50 nuances de regrets pour 50 nuances de Grey

50 nuances de regrets pour 50 nuances de Grey

16/03/2015 – PARIS (NOVOpress)
Le livre déjà tenait ses promesses, il était gris. Sans envolée, la prose d’E L James est morne comme la vie d’un Américain qui usine dans le tertiaire.

Il arrive parfois que par le travail des scénaristes, du réalisateur et des acteurs, une adaptation cinématographique mette de la couleur dans la grisaille d’un roman.  Aussi, il pouvait être bien de voir le film dont tout le monde parle afin de le juger sur pièces.

Hélas, les deux principaux rôles étaient dépourvus du charisme nécessaire au fait romantique, car on ne peut aimer que si on admire. Et pour que ces deux personnages vivent réellement cette passion, il aurait fallu que leurs interprètes aient ce quelque chose à l’intérieur qui vibre.

De plus, dans ce film, l’action reste en dessous du moteur psychologique de l’intrigue.

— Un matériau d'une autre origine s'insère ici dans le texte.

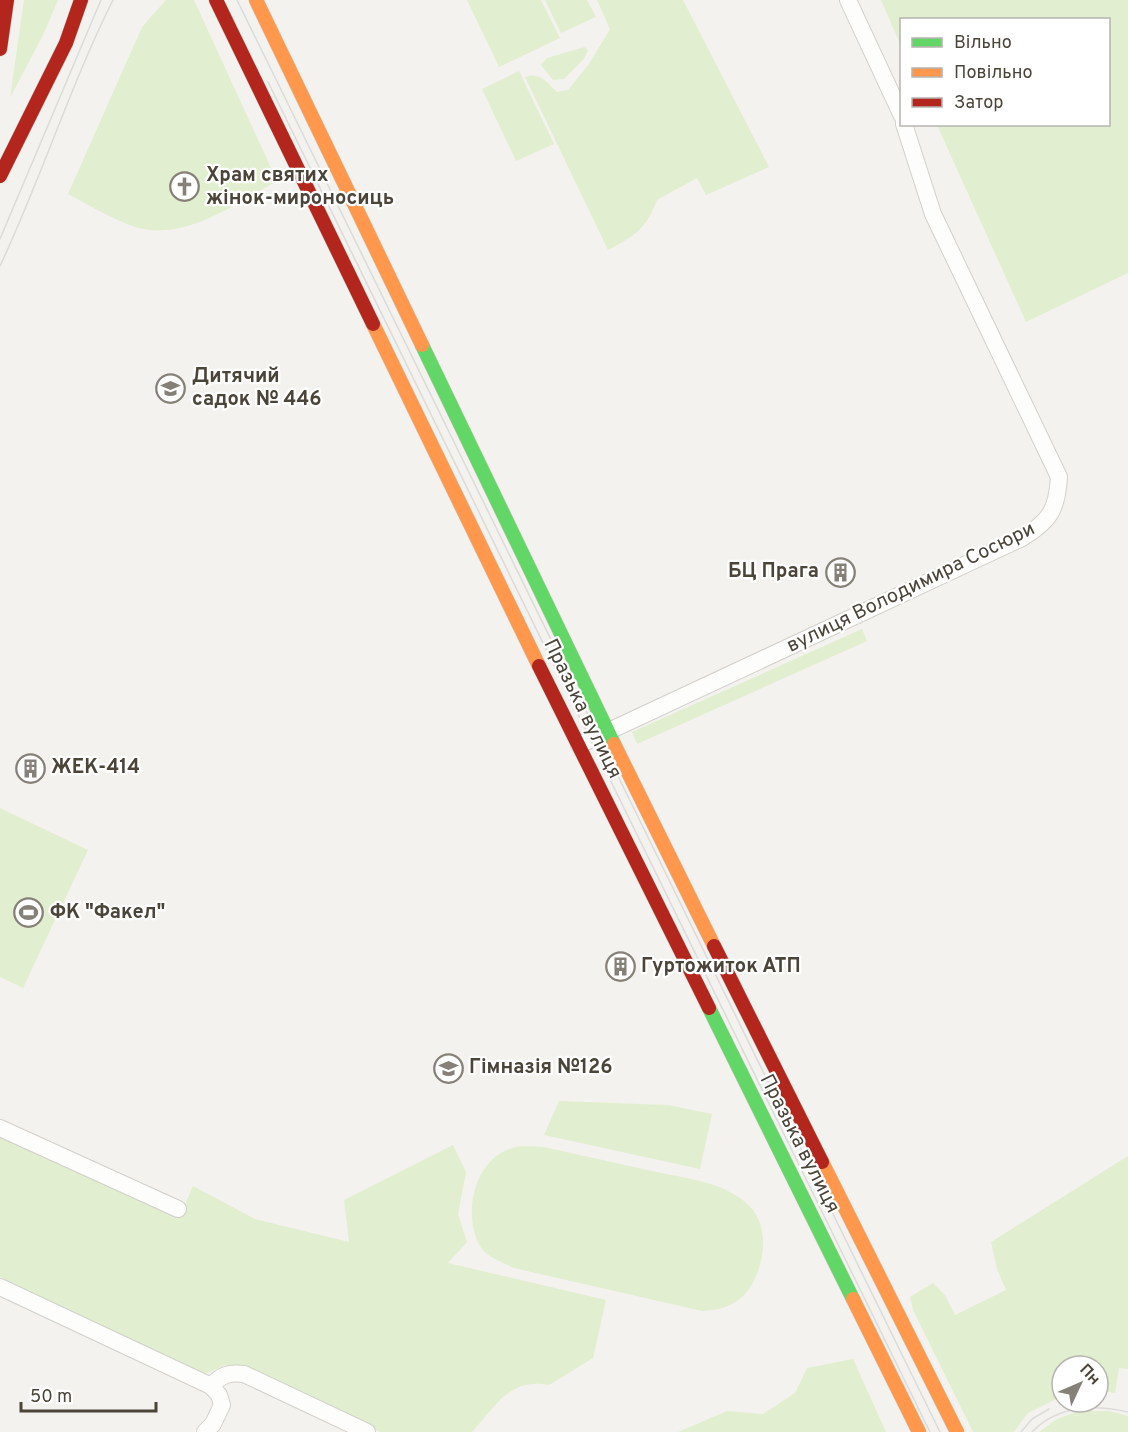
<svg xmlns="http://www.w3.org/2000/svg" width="1128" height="1432" font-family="Overpass,sans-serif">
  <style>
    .green { fill: #e1eecf }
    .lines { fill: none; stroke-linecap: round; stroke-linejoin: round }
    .street-casing { stroke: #d2d0cb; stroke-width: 18 }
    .fast-casing { stroke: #d3cfc5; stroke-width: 15 }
    .slow-casing { stroke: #d3cfc5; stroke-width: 15 }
    .jam-casing { stroke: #d3cfc5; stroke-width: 15 }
    .street { stroke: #fdfdfc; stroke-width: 16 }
    .fast { stroke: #63d668; stroke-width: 14 }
    .slow { stroke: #ff974d; stroke-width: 14 }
    .jam { stroke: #b3261e; stroke-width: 14 }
    .tram { stroke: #dbdbda; stroke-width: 1.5 }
    .labels { text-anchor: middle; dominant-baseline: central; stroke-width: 4.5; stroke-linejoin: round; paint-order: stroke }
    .poi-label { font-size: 20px; font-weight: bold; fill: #4b4439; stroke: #fff; text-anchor: start }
    .street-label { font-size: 20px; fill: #4b4439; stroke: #fff }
  </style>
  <rect width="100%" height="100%" fill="#f4f2ee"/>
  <g class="green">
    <polygon points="24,0 58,0 44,33 10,98"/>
    <path d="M166,0H194L277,181C235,204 185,242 135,227C112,219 89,205 68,194L142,27Z"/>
    <polygon points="467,0 541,0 560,38 499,67"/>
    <polygon points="545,0 587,0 596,17 561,33"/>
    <path d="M597,0H683L769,167L706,195L697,178L657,200C646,229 635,236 608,250L525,77C539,71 548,83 557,92L568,90L589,64L610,29Z"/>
    <polygon points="881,0 1128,0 1128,273 1026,322 937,125 1108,124 1108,20 902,20 901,46"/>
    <polygon points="585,47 588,51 583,60 564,79 553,80 541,65 547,58"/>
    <polygon points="519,71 554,144 516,161 482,89"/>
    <polygon points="862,629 867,641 637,744 632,732"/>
    <polygon points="0,808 88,850 23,988 0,977"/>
    <polygon points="559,1101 668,1105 712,1114 700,1169 544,1135"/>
    <path d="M0,1135L184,1207L193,1186L255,1219L349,1242L344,1200L453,1145L466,1172L458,1214L467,1242L448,1263L606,1300L593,1358L549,1385C510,1377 496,1406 472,1432H380L242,1368L225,1365L201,1376L0,1277Z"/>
    <path d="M544,1147C580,1155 616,1163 652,1171C683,1178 719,1181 744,1201C767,1219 767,1251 756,1276C746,1301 727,1310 702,1311L514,1268C504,1263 486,1257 480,1246C462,1214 474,1159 512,1148C521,1145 535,1147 544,1147Z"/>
    <polygon points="1128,1156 1128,1369 1119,1368 1115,1393 1098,1390 1098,1366 1062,1366 1062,1396 1028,1413 1014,1432 973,1432 913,1310 910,1297 933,1283 945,1295 955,1315 1006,1290 997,1269 991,1242"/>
    <polygon points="853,1359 886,1432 678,1432 727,1411 763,1414 795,1393 807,1368"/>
    <polygon points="1079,1411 1109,1411 1128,1416 1128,1432 1039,1432 1057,1419"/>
  </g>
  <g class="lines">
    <defs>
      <g id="street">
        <polyline points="848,0 902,116"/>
        <path d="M579,745L1022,538C1050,521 1057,510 1059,477L933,214L904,124"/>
        <polyline points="0,1128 178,1209"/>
        <polyline points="0,1287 211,1386 219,1395 222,1405 213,1424 205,1432"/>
        <path d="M211,1386C221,1375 229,1372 244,1374L367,1432"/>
      </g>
      <g id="fast">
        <polyline points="422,345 614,744"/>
        <polyline points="709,1008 853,1299"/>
      </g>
      <g id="slow">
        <polyline points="256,0 422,345"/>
        <polyline points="373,324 539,666"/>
        <polyline points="614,744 714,946"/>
        <polyline points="822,1162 957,1432"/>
        <polyline points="853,1299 919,1432"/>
      </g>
      <g id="jam">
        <polyline points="216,0 373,324"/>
        <polyline points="0,49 7,0"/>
        <polyline points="0,176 66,43 81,0"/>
        <polyline points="539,666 709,1008"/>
        <polyline points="714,946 822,1162"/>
      </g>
    </defs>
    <use href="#street" class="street-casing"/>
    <use href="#fast" class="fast-casing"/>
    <use href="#slow" class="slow-casing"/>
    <use href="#jam" class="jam-casing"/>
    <use href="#street" class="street"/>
    <use href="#fast" class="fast"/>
    <use href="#slow" class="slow"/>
    <use href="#jam" class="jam"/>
    <g class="tram">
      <polyline points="237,0 940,1432"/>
      <polyline points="268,82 930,1432"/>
      <polyline points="0,239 101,0"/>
      <path d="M0,266C41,179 70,86 113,0"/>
      <polyline points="1021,1432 1032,1419 1049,1409"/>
      <path d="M1032,1432C1058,1405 1093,1404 1128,1412"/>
    </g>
  </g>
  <defs>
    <symbol id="church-ring" viewBox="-11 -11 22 22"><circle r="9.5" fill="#fff" stroke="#868178" stroke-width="1.5"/><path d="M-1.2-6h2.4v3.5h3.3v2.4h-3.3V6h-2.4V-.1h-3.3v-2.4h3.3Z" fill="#868178"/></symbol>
    <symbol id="school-ring" viewBox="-11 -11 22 22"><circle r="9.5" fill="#fff" stroke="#868178" stroke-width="1.5"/><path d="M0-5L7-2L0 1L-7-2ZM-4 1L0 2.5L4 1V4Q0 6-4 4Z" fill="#868178"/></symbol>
    <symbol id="building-ring" viewBox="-11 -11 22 22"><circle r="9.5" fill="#fff" stroke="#868178" stroke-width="1.5"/><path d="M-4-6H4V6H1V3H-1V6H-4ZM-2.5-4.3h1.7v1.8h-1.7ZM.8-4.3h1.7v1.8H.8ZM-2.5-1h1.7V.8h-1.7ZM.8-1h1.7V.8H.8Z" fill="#868178"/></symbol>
    <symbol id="stadium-ring" viewBox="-11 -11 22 22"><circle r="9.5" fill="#fff" stroke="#868178" stroke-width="1.5"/><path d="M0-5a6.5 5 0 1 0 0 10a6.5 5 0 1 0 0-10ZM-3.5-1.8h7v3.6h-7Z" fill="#868178"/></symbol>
  </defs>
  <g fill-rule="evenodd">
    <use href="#church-ring" x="168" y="170" width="33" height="33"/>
    <use href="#school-ring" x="154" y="372" width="33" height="33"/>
    <use href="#building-ring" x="824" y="556" width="33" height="33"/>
    <use href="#building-ring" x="14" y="752" width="33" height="33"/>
    <use href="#stadium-ring" x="12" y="896" width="33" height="33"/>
    <use href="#building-ring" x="604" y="950" width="33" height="33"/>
    <use href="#school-ring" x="432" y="1052" width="33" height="33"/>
  </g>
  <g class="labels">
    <g class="poi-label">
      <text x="206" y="176">Храм святих<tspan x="206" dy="23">жінок-мироносиць</tspan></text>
      <text x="192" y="377">Дитячий<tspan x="192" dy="23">садок № 446</tspan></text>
      <text x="819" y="572" text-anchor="end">БЦ Прага</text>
      <text x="51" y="768">ЖЕК-414</text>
      <text x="50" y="913">ФК "Факел"</text>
      <text x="641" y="967">Гуртожиток АТП</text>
      <text x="469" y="1068">Гімназія №126</text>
    </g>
    <g class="street-label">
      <text transform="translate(911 588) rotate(-26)">вулиця Володимира Сосюри</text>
      <text transform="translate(582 709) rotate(64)">Празька вулиця</text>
      <text transform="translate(799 1144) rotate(63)">Празька вулиця</text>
    </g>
  </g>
  <rect x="900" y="18" width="210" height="108" fill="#ffffff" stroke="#b7b4b0" stroke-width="1.5"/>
  <rect x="912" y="38" width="30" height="9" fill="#63d668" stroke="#b7b4b0" stroke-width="1.5"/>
  <text x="954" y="48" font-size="18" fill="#4b4439">Вільно</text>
  <rect x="912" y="68" width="30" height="9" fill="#ff974d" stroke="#b7b4b0" stroke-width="1.5"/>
  <text x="954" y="78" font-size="18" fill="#4b4439">Повільно</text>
  <rect x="912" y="98" width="30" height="9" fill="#b3261e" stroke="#b7b4b0" stroke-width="1.5"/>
  <text x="954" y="108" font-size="18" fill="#4b4439">Затор</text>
  <g transform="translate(1080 1384) rotate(46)"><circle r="28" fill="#ffffff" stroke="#b7b4b0" stroke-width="1.5"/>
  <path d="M0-4.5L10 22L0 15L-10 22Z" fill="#868178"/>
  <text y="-9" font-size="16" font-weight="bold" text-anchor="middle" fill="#4b4439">Пн</text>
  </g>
  <path d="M21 1402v9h135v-9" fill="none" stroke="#4b4439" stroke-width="3"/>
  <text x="30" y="1402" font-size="18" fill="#4b4439" stroke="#ffffff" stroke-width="4.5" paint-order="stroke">50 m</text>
</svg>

En d’autres termes, c’est un sadique, il cherche une soumise, au bout de deux heures qui représentent des mois dans l’histoire, il lui donnera une fessée, un coup de martinet et elle se sauvera en pleurant pour ne plus revenir.  L’amour ne saurait être la substance et le sexe secondaire, car quand ce premier est présent, il irradie chaque mimique, chaque mouvement, chaque regard. On aime trop et mal ou on n’aime pas du tout, c’est sans nuances qu’elles soient grises ou pas.

Puisqu’en littérature, on explore le particulier (l’intime) pour le révéler au général (le public), il n’y a pas à avoir cette belle pudeur mise à mal par le système en outrances exhibitionnistes quotidiennes (propos gores dans les médias, publicité avec des femmes nues pour tout produit pouvant se vendre, starlettes télévisuelles sans pudeur, ni éducation, confidences publiques de sa vie sexuelle, télé-réalité). Qu’un livre ou un film ait, de temps à autre, comme sujet : une déviance, pourquoi pas ?

Il ne s’agit pas de juger la vie sexuelle de deux adultes consentants, elle ne regarde qu’eux ; ni d’injecter des doses de moraline au lecteur, entendons-nous bien. Mais de produire un avis de société pour enrichir la réflexion sur un film à la teneur pauvre.

Que 50 nuances de Grey se retrouve avec une telle promotion quand les têtes d’affiche jouent si mal, que les dialogues sont si creux, que le sentiment tel qu’il soit se porte absent, cela ne peut s’expliquer que comme une propagande de la vie moderne .

Soyez transparents comme du gris très pale, mais ayez une vie basée uniquement sur la consommation puisque le nombre de voitures et de cravates font le bonheur.  Ayez la pensée et la réplique plates comme un discours du parti socialiste. Soyez uniformes et distinguez-vous en étant « tordu » de type psychorigide au lieu d’avoir une personnalité forte et unique. N’aimez pas vraiment, mais faites comme si. N’allez pas au bout de qui vous êtes en vous assumant et en vous améliorant, mais soyez comme la réflexion d’un philosophe télévisuel, restez à demi.

Avec ce long métrage, nous sommes loin d’une Marlene Dietrich qui a une passion douloureuse pour Charles Boyer dans le chef d’oeuvre : Les Jardins d’Allah. Nous ne sommes pas emportés par une Vivien Leigh qui envoûte un Clark Gable désabusé dans Autant en Emporte le Vent. Ce film est ennuyeux comme le monde qu’il propose. Il est triste qu’un si large public se soit enthousiasmé pour l’ennui. Il est possible qu’il accepte le  destin qu’on lui propose par fatalité et qu’il soit heureux de trouver un film identificateur.

50 nuances de Grey nous laisse avec 50 nuances de regrets.